Skip to content

Rate Limits

AG2Trust implements rate limiting to ensure fair usage and system stability.

Rate Limit Overview

Scope Default Limit Configurable
Organization 60 requests/minute Yes (per plan)
Per Agent 50 requests/minute No
Webhook delivery 1/second per customer No

Rate Limit Headers

Every API response includes rate limit information:

HTTP/1.1 200 OK
X-RateLimit-Limit: 60
X-RateLimit-Remaining: 45
X-RateLimit-Reset: 1700308800
Header Description
X-RateLimit-Limit Maximum requests per minute
X-RateLimit-Remaining Requests left in current window
X-RateLimit-Reset Unix timestamp when limit resets

Rate Limit Exceeded (429)

When you exceed the rate limit:

HTTP/1.1 429 Too Many Requests
X-RateLimit-Limit: 60
X-RateLimit-Remaining: 0
X-RateLimit-Reset: 1700308800
Retry-After: 15

{
  "error": "Rate limit exceeded",
  "error_code": "RATE_LIMIT_EXCEEDED",
  "details": {
    "limit": 60,
    "reset_at": "2025-01-15T10:31:00Z",
    "retry_after": 15
  }
}

Handling Rate Limits

Basic Retry Logic

import time
import requests

def send_with_retry(url, payload, headers, max_retries=3):
    for attempt in range(max_retries):
        response = requests.post(url, json=payload, headers=headers)

        if response.status_code == 429:
            retry_after = int(response.headers.get("Retry-After", 5))
            print(f"Rate limited. Waiting {retry_after}s...")
            time.sleep(retry_after)
            continue

        return response

    raise Exception("Max retries exceeded")
async function sendWithRetry(url, payload, headers, maxRetries = 3) {
  for (let attempt = 0; attempt < maxRetries; attempt++) {
    const response = await fetch(url, {
      method: 'POST',
      headers,
      body: JSON.stringify(payload)
    });

    if (response.status === 429) {
      const retryAfter = parseInt(
        response.headers.get('Retry-After') || '5'
      );
      console.log(`Rate limited. Waiting ${retryAfter}s...`);
      await new Promise(r => setTimeout(r, retryAfter * 1000));
      continue;
    }

    return response;
  }

  throw new Error('Max retries exceeded');
}

Exponential Backoff

import time
import random

def exponential_backoff(attempt, base=1, max_delay=60):
    """Calculate delay with jitter."""
    delay = min(base * (2 ** attempt), max_delay)
    jitter = random.uniform(0, delay * 0.1)
    return delay + jitter

def send_with_backoff(url, payload, headers, max_retries=5):
    for attempt in range(max_retries):
        response = requests.post(url, json=payload, headers=headers)

        if response.status_code == 429:
            delay = exponential_backoff(attempt)
            print(f"Rate limited. Backing off {delay:.1f}s...")
            time.sleep(delay)
            continue

        return response

    raise Exception("Max retries exceeded")

• Work to complete
**a.** Using the rate limits page, decide whether each statement agrees with it, answering yes or no and quoting the words that settle it: (i) the per-agent limit of 50 requests per minute can be configured; (ii) the X-RateLimit-Reset header holds a Unix timestamp; (iii) in the basic Python retry code, a response without a Retry-After header leads to a 5-second wait.
**b.** Carry the rate limits page on from its final line.
The data after the rate limits page has no role in any of this.

• Extracted entries
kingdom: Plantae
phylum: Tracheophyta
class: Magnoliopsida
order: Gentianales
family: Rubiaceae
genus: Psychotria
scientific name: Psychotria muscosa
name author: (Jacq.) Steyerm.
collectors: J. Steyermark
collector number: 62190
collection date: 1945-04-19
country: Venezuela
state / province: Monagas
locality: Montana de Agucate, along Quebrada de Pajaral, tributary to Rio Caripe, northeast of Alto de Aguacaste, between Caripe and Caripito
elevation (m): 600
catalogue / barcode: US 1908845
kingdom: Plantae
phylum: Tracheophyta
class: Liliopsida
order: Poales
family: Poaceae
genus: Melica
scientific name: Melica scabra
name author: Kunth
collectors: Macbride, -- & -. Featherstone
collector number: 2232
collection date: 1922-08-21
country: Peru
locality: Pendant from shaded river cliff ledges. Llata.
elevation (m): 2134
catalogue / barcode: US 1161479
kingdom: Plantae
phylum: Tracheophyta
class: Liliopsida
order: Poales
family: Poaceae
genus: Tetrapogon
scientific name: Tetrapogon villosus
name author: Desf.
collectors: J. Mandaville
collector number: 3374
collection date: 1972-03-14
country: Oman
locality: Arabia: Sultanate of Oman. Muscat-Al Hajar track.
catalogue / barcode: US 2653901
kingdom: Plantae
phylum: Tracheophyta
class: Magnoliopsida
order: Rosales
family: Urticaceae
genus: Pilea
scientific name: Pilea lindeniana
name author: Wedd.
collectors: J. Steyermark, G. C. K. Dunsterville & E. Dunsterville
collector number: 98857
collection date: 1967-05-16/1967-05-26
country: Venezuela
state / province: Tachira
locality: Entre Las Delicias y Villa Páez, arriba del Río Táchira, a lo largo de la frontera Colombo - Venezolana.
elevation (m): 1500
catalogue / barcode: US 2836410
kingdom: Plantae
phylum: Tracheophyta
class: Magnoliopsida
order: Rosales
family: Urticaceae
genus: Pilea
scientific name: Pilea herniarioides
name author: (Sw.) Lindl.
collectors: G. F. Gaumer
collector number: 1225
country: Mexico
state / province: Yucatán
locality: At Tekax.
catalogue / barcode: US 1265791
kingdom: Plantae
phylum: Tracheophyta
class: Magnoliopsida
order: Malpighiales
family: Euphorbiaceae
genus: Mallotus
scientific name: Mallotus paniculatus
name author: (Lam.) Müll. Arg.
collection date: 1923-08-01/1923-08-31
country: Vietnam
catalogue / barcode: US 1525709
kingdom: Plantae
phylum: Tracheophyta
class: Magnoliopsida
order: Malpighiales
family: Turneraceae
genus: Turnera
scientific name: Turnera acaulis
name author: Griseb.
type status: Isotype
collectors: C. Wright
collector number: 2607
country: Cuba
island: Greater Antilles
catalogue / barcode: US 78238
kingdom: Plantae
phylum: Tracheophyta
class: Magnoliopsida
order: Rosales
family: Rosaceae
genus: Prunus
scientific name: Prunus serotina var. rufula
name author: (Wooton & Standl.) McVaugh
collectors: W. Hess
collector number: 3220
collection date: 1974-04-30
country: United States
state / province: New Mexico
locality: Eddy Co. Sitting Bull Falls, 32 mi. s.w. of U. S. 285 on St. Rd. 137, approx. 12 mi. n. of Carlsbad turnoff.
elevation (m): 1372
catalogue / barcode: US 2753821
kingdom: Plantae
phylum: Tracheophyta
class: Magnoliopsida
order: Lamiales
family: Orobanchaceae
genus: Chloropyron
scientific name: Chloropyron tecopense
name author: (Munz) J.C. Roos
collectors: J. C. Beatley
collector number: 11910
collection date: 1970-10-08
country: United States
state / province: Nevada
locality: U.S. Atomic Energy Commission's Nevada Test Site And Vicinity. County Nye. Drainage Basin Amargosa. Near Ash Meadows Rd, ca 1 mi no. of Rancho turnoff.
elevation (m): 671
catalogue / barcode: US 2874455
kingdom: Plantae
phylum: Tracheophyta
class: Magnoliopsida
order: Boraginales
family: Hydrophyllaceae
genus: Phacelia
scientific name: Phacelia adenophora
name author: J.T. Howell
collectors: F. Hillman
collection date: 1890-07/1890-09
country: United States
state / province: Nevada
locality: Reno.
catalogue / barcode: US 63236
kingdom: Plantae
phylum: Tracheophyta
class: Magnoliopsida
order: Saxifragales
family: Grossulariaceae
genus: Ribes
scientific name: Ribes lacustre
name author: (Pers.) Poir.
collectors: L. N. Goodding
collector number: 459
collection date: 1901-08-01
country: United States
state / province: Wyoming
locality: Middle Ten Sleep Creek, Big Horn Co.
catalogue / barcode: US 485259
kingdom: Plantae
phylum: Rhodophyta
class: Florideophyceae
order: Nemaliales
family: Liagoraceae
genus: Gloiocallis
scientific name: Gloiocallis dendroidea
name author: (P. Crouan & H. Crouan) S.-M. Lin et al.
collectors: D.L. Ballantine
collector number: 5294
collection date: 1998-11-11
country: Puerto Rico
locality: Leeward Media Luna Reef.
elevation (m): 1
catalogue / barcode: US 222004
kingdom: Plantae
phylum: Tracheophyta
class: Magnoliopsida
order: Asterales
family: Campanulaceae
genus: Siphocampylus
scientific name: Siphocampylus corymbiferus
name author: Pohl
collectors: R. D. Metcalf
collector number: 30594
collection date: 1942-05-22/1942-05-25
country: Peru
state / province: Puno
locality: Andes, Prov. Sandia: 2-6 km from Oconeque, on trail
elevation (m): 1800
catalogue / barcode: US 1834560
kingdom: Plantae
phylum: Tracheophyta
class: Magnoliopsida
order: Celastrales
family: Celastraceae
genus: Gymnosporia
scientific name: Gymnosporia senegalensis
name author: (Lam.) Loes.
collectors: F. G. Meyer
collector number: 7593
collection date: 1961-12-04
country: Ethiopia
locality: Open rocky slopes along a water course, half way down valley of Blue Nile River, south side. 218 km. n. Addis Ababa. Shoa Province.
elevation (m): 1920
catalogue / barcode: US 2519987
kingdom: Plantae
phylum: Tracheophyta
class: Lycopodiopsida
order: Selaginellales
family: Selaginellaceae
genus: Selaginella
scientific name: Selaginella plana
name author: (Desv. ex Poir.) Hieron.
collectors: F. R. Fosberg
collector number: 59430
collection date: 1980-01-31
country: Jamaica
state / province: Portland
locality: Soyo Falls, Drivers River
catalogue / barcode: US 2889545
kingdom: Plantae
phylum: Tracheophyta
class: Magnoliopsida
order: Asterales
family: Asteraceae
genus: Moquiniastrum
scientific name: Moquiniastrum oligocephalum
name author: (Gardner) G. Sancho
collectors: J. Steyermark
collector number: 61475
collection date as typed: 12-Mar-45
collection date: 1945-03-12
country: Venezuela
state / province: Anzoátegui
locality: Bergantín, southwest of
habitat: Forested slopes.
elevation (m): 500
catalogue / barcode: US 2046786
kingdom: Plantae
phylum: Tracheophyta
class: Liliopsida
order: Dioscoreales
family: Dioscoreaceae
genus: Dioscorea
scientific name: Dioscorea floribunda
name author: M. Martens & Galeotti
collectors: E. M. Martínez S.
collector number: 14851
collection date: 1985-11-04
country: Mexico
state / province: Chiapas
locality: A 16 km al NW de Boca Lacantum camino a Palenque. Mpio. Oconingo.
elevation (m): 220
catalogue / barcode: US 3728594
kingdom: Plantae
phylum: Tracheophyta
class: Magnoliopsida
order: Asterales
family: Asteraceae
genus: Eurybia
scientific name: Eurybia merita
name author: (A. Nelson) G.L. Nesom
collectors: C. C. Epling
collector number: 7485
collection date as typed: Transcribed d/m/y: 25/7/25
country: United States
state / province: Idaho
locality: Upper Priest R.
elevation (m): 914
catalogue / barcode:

• Task-by-task outputs
**a.**
(i) No: "Per Agent 50 requests/minute No"
(ii) Yes: "X-RateLimit-Reset Unix timestamp when limit resets"
(iii) Yes: "retry_after = int(response.headers.get("Retry-After", 5))"

**b.**
Using Libraries

from tenacity import (
    retry,
    retry_if_result,
    wait_exponential,
    stop_after_attempt
)

def is_rate_limited(response):
    return response.status_code == 429

@retry(
    retry=retry_if_result(is_rate_limited),
    wait=wait_exponential(multiplier=1, max=60),
    stop=stop_after_attempt(5)
)
def send_message(url, payload, headers):
    return requests.post(url, json=payload, headers=headers)
import axios from 'axios';
import axiosRetry from 'axios-retry';

const client = axios.create({
  baseURL: 'https://agents.ag2trust.com'
});

axiosRetry(client, {
  retries: 3,
  retryCondition: (error) =>
    error.response?.status === 429,
  retryDelay: (retryCount, error) => {
    const retryAfter = error.response?.headers['retry-after'];
    return retryAfter ? retryAfter * 1000 : retryCount * 1000;
  }
});

Proactive Rate Limit Management

Monitor Remaining Requests

class RateLimitAwareClient:
    def __init__(self, api_key):
        self.api_key = api_key
        self.remaining = None
        self.reset_at = None

    def send(self, endpoint, payload):
        # Check if we should wait
        if self.remaining is not None and self.remaining < 5:
            wait_time = max(0, self.reset_at - time.time())
            if wait_time > 0:
                print(f"Approaching limit, waiting {wait_time:.0f}s")
                time.sleep(wait_time)

        response = requests.post(
            f"https://agents.ag2trust.com{endpoint}",
            json=payload,
            headers={"X-API-Key": self.api_key}
        )

        # Update rate limit info
        self.remaining = int(
            response.headers.get("X-RateLimit-Remaining", 60)
        )
        self.reset_at = int(
            response.headers.get("X-RateLimit-Reset", 0)
        )

        return response

Request Queuing

import asyncio
from collections import deque

class RequestQueue:
    def __init__(self, rate_limit=60):
        self.rate_limit = rate_limit
        self.queue = deque()
        self.tokens = rate_limit
        self.last_refill = time.time()

    async def execute(self, func, *args, **kwargs):
        await self._acquire_token()
        return await func(*args, **kwargs)

    async def _acquire_token(self):
        while True:
            self._refill_tokens()
            if self.tokens > 0:
                self.tokens -= 1
                return
            await asyncio.sleep(0.1)

    def _refill_tokens(self):
        now = time.time()
        elapsed = now - self.last_refill
        refill = int(elapsed * (self.rate_limit / 60))
        if refill > 0:
            self.tokens = min(self.rate_limit, self.tokens + refill)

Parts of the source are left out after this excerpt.